--- Information provided ---
# # #

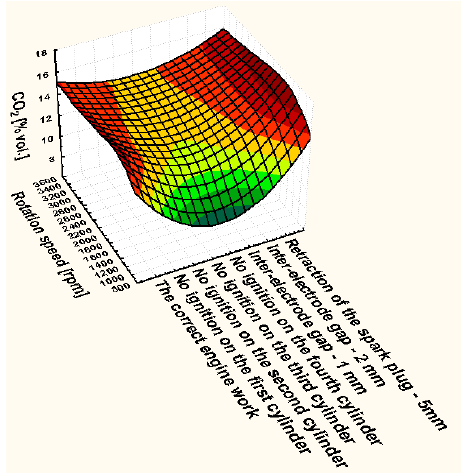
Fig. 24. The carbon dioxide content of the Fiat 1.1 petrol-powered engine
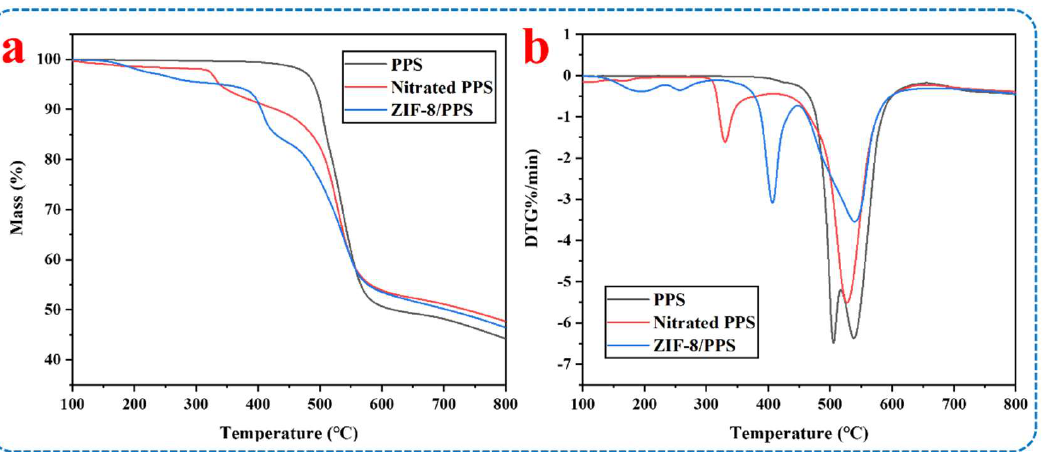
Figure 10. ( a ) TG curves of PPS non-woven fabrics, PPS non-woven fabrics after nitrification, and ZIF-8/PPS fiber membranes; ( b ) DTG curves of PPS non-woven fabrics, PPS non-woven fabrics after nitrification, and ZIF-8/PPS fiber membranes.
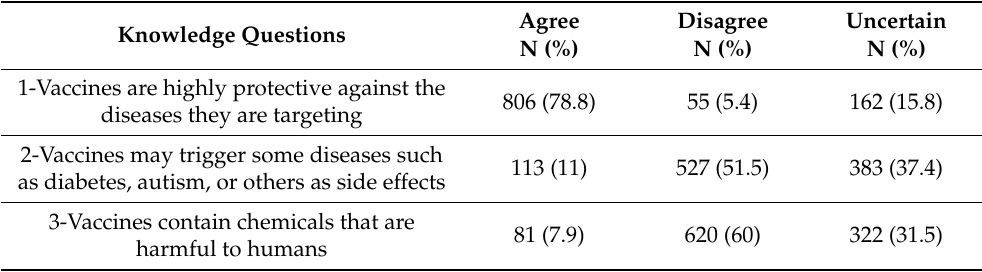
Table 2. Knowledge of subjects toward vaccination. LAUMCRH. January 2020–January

# # #

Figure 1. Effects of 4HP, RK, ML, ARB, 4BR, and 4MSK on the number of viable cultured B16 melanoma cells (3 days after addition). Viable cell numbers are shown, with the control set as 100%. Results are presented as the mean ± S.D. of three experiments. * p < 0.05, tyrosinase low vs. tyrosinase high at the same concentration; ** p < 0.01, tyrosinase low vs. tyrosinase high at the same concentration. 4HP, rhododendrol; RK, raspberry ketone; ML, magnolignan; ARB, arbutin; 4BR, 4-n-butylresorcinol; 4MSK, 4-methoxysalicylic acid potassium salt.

# # #

--- Aim of the task ---
Everything from the line above that contains "Fig. 24. The" down to the line that contains "Table 2. Knowledge" must be reproduced exactly, both ends included. Omit the pictures.

--- Solution to the exercise ---
Fig. 24. The carbon dioxide content of the Fiat 1.1 petrol-powered engine
Figure 10. ( a ) TG curves of PPS non-woven fabrics, PPS non-woven fabrics after nitrification, and ZIF-8/PPS fiber membranes; ( b ) DTG curves of PPS non-woven fabrics, PPS non-woven fabrics after nitrification, and ZIF-8/PPS fiber membranes.
Table 2. Knowledge of subjects toward vaccination. LAUMCRH. January 2020–January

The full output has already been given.